AS THE scaffolding comes down from the Stella apartments in Wickham, developer Thirdi Group is turning its attention to the final piece of its West End precinct puzzle. The Stella on Hannell complex, which the Newcastle Herald toured on Tuesday, is the company’s third development in the suburb. It is two months off completion. Construction started in early 2018 and despite the impact of COVID-19, has pressed ahead with little delay. More than 1000 people have worked on the project. The development’s presence in the skyline and external look is slowly being revealed as scaffolding is taken from the upper levels, as are sweeping harbour and city views. Stella on Hannell features two 14-storey towers with a mix of one, two and three-bedroom units. Only 16 of the 149 apartments remain unsold and are expected to be snapped up over coming weeks.
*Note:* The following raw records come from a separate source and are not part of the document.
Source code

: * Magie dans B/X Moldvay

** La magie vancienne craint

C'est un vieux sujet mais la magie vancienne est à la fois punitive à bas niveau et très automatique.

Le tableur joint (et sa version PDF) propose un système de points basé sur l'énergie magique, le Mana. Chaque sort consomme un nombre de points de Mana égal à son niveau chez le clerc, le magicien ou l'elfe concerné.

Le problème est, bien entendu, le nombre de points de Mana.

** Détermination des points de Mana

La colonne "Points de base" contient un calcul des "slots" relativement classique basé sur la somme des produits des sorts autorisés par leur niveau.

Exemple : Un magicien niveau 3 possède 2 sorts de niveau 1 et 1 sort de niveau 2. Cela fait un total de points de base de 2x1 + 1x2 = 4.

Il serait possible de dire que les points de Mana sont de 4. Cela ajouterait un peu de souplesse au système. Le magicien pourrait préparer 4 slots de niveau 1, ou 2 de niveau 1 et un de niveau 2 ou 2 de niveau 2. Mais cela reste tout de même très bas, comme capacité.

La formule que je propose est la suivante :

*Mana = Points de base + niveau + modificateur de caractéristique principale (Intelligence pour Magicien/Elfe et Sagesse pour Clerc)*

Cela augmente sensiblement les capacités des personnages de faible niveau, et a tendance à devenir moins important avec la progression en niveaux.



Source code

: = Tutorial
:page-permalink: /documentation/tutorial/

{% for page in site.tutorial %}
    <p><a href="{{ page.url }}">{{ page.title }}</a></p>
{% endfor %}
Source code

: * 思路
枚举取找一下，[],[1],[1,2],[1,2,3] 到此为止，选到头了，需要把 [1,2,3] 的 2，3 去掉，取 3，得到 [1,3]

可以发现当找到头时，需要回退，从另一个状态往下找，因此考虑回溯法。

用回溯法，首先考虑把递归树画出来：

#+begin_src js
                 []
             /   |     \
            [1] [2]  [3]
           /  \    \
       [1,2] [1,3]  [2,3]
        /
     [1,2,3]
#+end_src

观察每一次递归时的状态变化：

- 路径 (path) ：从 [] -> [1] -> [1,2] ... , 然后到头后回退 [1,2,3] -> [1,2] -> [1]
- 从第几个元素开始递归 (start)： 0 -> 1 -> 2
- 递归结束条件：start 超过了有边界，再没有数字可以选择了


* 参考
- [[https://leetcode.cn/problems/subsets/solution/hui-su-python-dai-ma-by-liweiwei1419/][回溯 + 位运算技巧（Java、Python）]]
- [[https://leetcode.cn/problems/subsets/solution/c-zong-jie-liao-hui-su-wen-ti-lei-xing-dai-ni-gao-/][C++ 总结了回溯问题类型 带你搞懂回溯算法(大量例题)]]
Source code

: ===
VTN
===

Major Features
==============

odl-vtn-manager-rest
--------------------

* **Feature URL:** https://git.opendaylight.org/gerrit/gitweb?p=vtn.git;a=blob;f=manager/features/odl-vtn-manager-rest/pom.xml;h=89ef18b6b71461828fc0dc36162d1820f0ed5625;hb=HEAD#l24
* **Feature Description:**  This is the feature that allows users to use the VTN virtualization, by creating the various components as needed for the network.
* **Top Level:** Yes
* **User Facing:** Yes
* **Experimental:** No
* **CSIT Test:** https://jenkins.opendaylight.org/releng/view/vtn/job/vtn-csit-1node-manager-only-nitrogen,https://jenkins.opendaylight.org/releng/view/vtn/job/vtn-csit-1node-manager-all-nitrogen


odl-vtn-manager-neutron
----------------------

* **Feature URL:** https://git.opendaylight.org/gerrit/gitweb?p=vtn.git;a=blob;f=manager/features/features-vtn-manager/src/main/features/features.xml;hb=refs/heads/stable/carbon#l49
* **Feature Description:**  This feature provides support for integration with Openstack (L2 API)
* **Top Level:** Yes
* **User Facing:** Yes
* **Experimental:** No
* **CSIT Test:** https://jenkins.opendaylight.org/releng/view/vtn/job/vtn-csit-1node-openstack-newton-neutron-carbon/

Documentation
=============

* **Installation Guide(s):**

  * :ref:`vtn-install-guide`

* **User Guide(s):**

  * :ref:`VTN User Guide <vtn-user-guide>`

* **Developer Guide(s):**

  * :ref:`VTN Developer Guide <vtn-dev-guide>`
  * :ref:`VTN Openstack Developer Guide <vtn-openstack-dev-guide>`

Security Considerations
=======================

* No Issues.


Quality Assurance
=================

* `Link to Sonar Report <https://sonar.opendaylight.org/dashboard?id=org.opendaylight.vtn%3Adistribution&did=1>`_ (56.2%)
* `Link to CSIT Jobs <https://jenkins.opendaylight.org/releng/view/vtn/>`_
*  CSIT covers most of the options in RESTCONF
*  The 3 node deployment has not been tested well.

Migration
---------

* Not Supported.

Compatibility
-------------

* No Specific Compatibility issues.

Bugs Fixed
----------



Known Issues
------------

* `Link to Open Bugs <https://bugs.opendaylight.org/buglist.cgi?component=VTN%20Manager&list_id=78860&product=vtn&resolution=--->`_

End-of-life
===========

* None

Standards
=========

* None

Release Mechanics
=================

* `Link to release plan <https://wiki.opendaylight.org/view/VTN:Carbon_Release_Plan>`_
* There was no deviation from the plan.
Thirdi director Luke Berry said more Novocastrians had bought into Stella than the group’s past projects.
“More local downsizes and local investors are buying into our developments than when we first started,” he said. “When we first came to town, it was predominantly out-of-town investors under- pinning the sales. “This time round we’re more established, we’ve got a track record and reputation, and there is an appetite for apartment living that wasn’t here seven or eight years ago. At the moment it’s probably 60:40, owner-occupiers to investors, where it was the other way around before.” The two and three-bedroom apartments left vary from between $660,000 to more than $1.2 million. Architect Luke Mahaffey said constructing two towers rather than one allowed more sight lines of the harbour from nearby buildings to be maintained. “Breaking it into two towers provides not only benefits and a level of amenity for residents here, but it also helps with the character of the area and you’ve still got views from … surrounding developments,” he said.
Thirdi Group has previously built the West and Eaton on Union apartments, which along with Stella form part of the company’s four-development West End precinct. The ‘T’ of W.E.S.T will be a development on the former Dairy Farmers Corner site in nearby Newcastle West. Mr Berry said those plans were being drafted and a development application would be lodged in June. The yet-to-be-named development would “bookend” the area, he said, given the site is at the western end of a stretch of properties where buildings can rise 90 metres.